そうしたやりがいを感じたプロジェクトの一つが、「カタワククラフト」です。余った廃材(型枠)を活用して子ども向けのものづくり体験スペースをつくるこのプロジェクトでは、目標金額を達成することができました。
しかし、それで終わりではありません。集まった資金を活用し、事業者の方々はその後も地域に根差した取り組みを継続されています。
事業者に伴走してプロジェクトの完遂を目指し、その結果、事業者の新たなチャレンジにつながっていることが嬉しいですね。
困っていることや課題はありますか?
最も難しさを感じるのは、思うように成果が出ないプロジェクトがあることです。どれだけ情報を発信しても、認知されなければ支援は集まりません。
事業者との連携を密にしつつ、DM、チラシ、SNSなど多様な手段を試行錯誤しながら取り組む必要があります。
デザインやSNSの運用などにおいては力不足を感じていて難しさもありますが、「自分が事業者ならどうするか」を常に意識し、「できることはすべてやる」という姿勢で臨んでいます。
生活面の変化はありましたか?
生活は大きく変わりました。残業が減ったことでプライベートの時間を確保でき、テニススクールに通ったり、本を読む、旅行を楽しむなど、リフレッシュの機会が増えています。
今後は業務に直結するようなデザインやWeb関連の習い事も検討しています。仕事とプライベートの両立を地元の熊本で実現し、充実した暮らしができています。
転職を考えている人にアドバイスをお願いします。
ポイントは二つあります。一つ目は「自分と丁寧に向き合うこと」。将来どうありたいかを言語化し、メリット・デメリットを可視化して整理することをおすすめします。

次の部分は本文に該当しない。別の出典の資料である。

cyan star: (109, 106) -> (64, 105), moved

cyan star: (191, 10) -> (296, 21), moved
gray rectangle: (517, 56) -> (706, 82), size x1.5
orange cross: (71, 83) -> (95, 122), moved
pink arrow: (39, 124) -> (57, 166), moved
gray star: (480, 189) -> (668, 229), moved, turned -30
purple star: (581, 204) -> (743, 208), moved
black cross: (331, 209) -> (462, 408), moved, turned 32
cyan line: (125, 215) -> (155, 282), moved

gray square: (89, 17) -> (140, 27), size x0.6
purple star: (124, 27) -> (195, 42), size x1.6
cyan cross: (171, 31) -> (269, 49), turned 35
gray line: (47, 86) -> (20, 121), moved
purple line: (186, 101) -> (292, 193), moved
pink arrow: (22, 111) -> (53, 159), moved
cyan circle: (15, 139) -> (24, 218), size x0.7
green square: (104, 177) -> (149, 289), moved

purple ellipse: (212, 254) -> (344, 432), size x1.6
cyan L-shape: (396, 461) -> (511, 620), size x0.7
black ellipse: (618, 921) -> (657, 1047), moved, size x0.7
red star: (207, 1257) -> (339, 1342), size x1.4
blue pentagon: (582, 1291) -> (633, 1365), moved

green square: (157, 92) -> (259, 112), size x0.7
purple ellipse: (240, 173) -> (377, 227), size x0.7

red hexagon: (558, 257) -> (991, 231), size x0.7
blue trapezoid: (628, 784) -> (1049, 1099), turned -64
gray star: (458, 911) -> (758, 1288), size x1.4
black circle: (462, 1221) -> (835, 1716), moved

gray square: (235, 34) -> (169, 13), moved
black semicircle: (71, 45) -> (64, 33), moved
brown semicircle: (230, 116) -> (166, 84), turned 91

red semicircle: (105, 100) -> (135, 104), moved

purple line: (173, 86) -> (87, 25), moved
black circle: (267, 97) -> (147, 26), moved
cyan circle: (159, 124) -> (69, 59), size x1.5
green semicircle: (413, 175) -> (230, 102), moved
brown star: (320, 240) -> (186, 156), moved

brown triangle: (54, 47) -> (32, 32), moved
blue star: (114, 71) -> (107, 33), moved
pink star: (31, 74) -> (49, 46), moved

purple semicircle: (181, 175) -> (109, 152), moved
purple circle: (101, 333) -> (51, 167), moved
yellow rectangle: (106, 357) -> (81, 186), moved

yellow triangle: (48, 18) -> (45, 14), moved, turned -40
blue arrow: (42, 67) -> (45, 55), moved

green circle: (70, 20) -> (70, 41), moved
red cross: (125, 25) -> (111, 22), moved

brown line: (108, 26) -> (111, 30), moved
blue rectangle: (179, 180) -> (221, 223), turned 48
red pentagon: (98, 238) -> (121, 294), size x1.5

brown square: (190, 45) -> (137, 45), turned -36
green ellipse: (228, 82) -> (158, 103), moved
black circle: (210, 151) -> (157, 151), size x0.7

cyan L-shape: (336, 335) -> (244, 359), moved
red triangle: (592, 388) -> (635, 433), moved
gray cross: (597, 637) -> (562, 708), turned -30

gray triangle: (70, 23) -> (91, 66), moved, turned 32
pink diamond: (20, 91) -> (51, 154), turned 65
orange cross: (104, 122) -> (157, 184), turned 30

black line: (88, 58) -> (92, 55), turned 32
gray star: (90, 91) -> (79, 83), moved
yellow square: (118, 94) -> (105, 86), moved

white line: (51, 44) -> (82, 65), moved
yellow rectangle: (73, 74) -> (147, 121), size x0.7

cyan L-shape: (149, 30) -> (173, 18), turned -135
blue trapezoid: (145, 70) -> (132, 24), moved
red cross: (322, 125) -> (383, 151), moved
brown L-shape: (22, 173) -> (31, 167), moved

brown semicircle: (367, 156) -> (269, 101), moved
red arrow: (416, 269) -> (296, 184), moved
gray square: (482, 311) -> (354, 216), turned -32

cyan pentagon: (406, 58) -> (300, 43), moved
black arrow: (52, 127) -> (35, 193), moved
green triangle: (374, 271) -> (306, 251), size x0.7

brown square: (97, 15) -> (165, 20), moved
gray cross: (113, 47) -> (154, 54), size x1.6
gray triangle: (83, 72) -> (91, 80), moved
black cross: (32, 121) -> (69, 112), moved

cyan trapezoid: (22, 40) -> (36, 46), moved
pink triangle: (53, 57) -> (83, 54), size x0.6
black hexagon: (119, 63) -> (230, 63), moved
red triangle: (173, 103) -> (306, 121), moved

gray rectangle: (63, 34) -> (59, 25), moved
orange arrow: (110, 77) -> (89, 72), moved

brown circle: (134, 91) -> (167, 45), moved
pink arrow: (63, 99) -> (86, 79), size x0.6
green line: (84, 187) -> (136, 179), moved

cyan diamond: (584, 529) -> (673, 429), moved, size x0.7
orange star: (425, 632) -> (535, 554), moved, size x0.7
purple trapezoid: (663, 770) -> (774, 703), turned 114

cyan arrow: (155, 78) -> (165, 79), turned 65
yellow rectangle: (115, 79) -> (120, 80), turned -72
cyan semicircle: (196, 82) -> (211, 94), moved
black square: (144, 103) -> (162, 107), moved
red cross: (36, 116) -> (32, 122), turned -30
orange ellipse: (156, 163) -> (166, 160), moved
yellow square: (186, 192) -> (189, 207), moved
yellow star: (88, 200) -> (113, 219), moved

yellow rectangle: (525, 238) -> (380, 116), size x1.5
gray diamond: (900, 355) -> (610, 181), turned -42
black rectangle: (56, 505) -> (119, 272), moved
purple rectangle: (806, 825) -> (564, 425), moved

二つ目は「企業選びで妥協しないこと」。情報収集を徹底し、疑問はそのままにせず確認する姿勢が大切です。
転職活動においては、思うように進まず不安になったこともありましたが、それでも諦めず地元に根付いたリージョナルキャリア熊本のサービスを見つけることができました。
すべての希望を満たす職場は少ないですが、自分が納得できる選択をするためのプロセスが重要だと思います。